The 5 Hats of a User Experience (UX) Architect


As a User Experience (UX) Architect, it is ingrained in us to take into consideration all possible scenarios when laying the foundation of a system. That foundation is so much stronger when the UX Architect can put on multiple hats to get a better understanding of the full system at hand. This active learning can encourage one to think beyond one’s usual role, inform better decision making, and provide skills that can be leveraged later down the line on several projects. Here are a few hats I’ve been known to stylishly don on any given day:

1. API Auditing

Performing an API audit proactively before the design phase provides a more realistic approach on what can be accomplished and helps save time and resources. API auditing reveals the system’s existing features along with some of the limitations that are tied to it. After the audit, the UX Architect is aware of the limitations and successes of the API and can lay the foundation of a system with these in mind, saving time during the engineering phase.

2. Accessibility

Accessibility has been a hot topic lately around these parts and ensuring that accessibility is top of mind from the get-go can help inform the User Interface (UI) of the system. Color choice that leads to adequate color contrast, UI components that are simple to interact with, and adequate context can provide the building blocks for an accessible system - built proactively instead of reactively once your product has hit the market. Retroactively changing your design or code to meet accessibility standards can have a large negative impact on the health of the project.

3. Visual Design

In order to be a well rounded UX Architect, it is important to obtain some visual design skills. You can then architect systems with design thinking and be a team player that jumps in if graphic designers are swamped with other work. Having a base set of design skills will also lend itself nicely to using a more hybrid design/UX process yielding high fidelity designs in the earlier phases.

4. Google Analytics

Who doesn’t love data? Having an adequate knowledge of Google Analytics can better inform content audits during the discovery process. This can further advise and push designs in the right direction by prioritizing information based on content that acquires the biggest hits and sunsetting legacy content.
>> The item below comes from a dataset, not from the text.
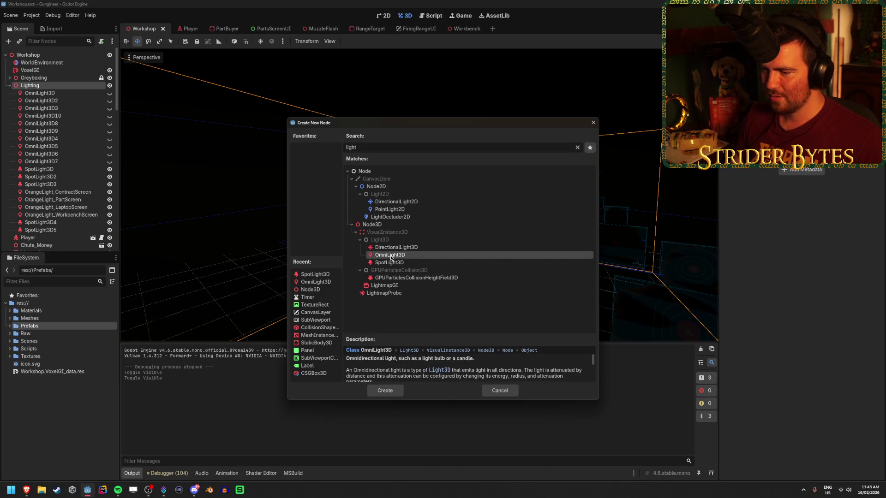
{"action": "left_click", "coordinate": [392, 264]}
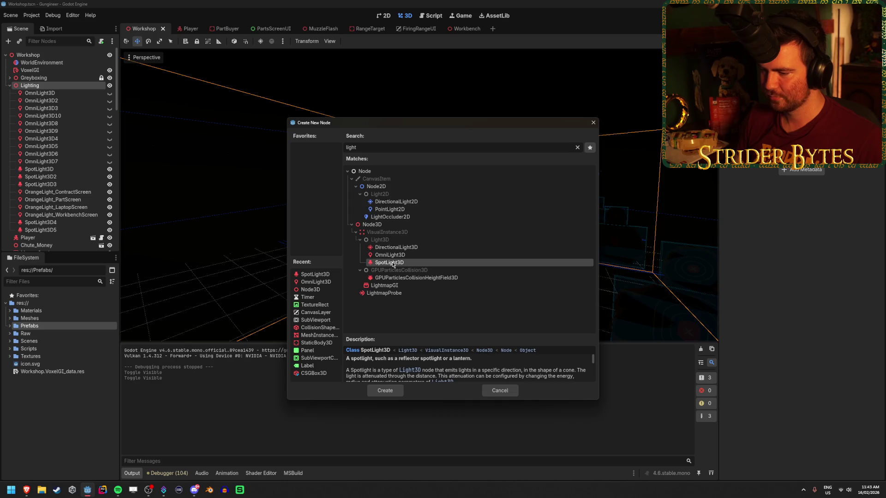
{"action": "left_click", "coordinate": [397, 254]}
5. Quality Assurance (QA) Testing

QA almost feels like the opposite of UX. We carefully build everything up in UX and when it’s time to test, our QA engineers are actively trying to break and poke holes in the system to ensure its functionally and that it is pixel perfect. After building and developing the system, QA allows you to evaluate the system at a minute level to check for bugs. Performing QA tasks as a UX designer can help identify UI bugs that could have been missed.

Reach for the Stars

It is important for a UX Architect to step into the shoes of coworkers in other departments in order to make better decisions and help grow one’s skill set. It creates awareness, broadens horizons, and opens the doors of communication, all in the name of better, more collaborative products!